▸ **Task goal**
For this exercise, print only the lines from the one containing "Page size: 1500x1125." through the end of the material below, exactly as given.

--- Source material Enclosed Below ---

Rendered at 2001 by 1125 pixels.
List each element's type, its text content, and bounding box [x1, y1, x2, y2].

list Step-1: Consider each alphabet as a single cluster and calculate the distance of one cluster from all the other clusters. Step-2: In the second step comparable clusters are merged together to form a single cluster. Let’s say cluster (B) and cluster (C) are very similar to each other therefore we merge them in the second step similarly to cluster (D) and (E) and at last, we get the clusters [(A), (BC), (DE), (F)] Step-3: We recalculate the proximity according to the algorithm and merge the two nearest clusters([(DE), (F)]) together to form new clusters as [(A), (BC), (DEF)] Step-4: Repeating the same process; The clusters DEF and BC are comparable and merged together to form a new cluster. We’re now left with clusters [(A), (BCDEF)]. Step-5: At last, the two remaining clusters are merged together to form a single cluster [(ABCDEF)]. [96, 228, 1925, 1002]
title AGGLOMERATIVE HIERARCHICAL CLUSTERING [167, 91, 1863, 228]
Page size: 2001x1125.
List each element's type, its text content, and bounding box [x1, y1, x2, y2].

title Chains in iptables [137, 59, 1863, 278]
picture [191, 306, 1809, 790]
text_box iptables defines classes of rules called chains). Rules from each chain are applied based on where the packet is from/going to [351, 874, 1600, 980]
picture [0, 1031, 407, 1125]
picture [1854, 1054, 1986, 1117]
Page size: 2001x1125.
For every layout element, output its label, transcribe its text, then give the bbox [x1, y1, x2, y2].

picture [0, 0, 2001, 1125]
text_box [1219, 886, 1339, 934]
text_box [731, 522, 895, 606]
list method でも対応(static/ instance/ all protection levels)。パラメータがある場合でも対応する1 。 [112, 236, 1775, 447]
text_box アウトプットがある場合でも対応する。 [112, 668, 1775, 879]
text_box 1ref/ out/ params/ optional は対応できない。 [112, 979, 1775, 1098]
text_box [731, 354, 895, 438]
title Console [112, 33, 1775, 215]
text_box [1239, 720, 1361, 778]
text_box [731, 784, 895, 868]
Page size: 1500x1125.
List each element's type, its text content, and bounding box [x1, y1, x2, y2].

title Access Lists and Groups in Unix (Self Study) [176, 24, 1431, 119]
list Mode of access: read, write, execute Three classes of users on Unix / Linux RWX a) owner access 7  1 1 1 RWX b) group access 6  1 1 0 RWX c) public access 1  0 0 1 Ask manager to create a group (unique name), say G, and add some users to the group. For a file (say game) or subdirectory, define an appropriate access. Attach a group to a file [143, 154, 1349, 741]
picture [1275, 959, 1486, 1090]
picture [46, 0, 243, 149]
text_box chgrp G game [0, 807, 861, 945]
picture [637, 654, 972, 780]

--- End of Enclosed Source material ---

▸ **Result for this task**
Page size: 1500x1125.
List each element's type, its text content, and bounding box [x1, y1, x2, y2].

title Access Lists and Groups in Unix (Self Study) [176, 24, 1431, 119]
list Mode of access: read, write, execute Three classes of users on Unix / Linux RWX a) owner access 7  1 1 1 RWX b) group access 6  1 1 0 RWX c) public access 1  0 0 1 Ask manager to create a group (unique name), say G, and add some users to the group. For a file (say game) or subdirectory, define an appropriate access. Attach a group to a file [143, 154, 1349, 741]
picture [1275, 959, 1486, 1090]
picture [46, 0, 243, 149]
text_box chgrp G game [0, 807, 861, 945]
picture [637, 654, 972, 780]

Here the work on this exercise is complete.